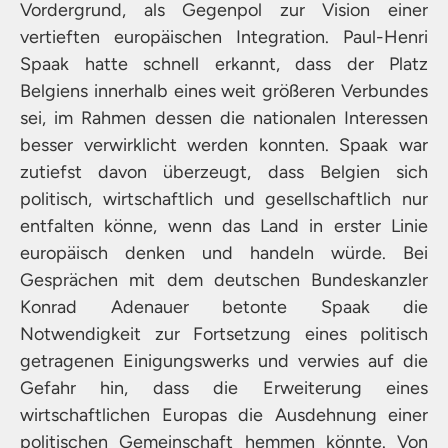
Vordergrund, als Gegenpol zur Vision einer
vertieften europäischen Integration. Paul-Henri
Spaak hatte schnell erkannt, dass der Platz
Belgiens innerhalb eines weit größeren Verbundes
sei, im Rahmen dessen die nationalen Interessen
besser verwirklicht werden konnten. Spaak war
zutiefst davon überzeugt, dass Belgien sich
politisch, wirtschaftlich und gesellschaftlich nur
entfalten könne, wenn das Land in erster Linie
europäisch denken und handeln würde. Bei
Gesprächen mit dem deutschen Bundeskanzler
Konrad Adenauer betonte Spaak die
Notwendigkeit zur Fortsetzung eines politisch
getragenen Einigungswerks und verwies auf die
Gefahr hin, dass die Erweiterung eines
wirtschaftlichen Europas die Ausdehnung einer
politischen Gemeinschaft hemmen könnte. Von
______
### GOAL OF THE EXERCISE
Return the text that accompanies each of the records above, line by line and without any alteration, and omit the pictures from your answer.

### RESPONSE AREA
Vordergrund, als Gegenpol zur Vision einer
vertieften europäischen Integration. Paul-Henri
Spaak hatte schnell erkannt, dass der Platz
Belgiens innerhalb eines weit größeren Verbundes
sei, im Rahmen dessen die nationalen Interessen
besser verwirklicht werden konnten. Spaak war
zutiefst davon überzeugt, dass Belgien sich
politisch, wirtschaftlich und gesellschaftlich nur
entfalten könne, wenn das Land in erster Linie
europäisch denken und handeln würde. Bei
Gesprächen mit dem deutschen Bundeskanzler
Konrad Adenauer betonte Spaak die
Notwendigkeit zur Fortsetzung eines politisch
getragenen Einigungswerks und verwies auf die
Gefahr hin, dass die Erweiterung eines
wirtschaftlichen Europas die Ausdehnung einer
politischen Gemeinschaft hemmen könnte. Von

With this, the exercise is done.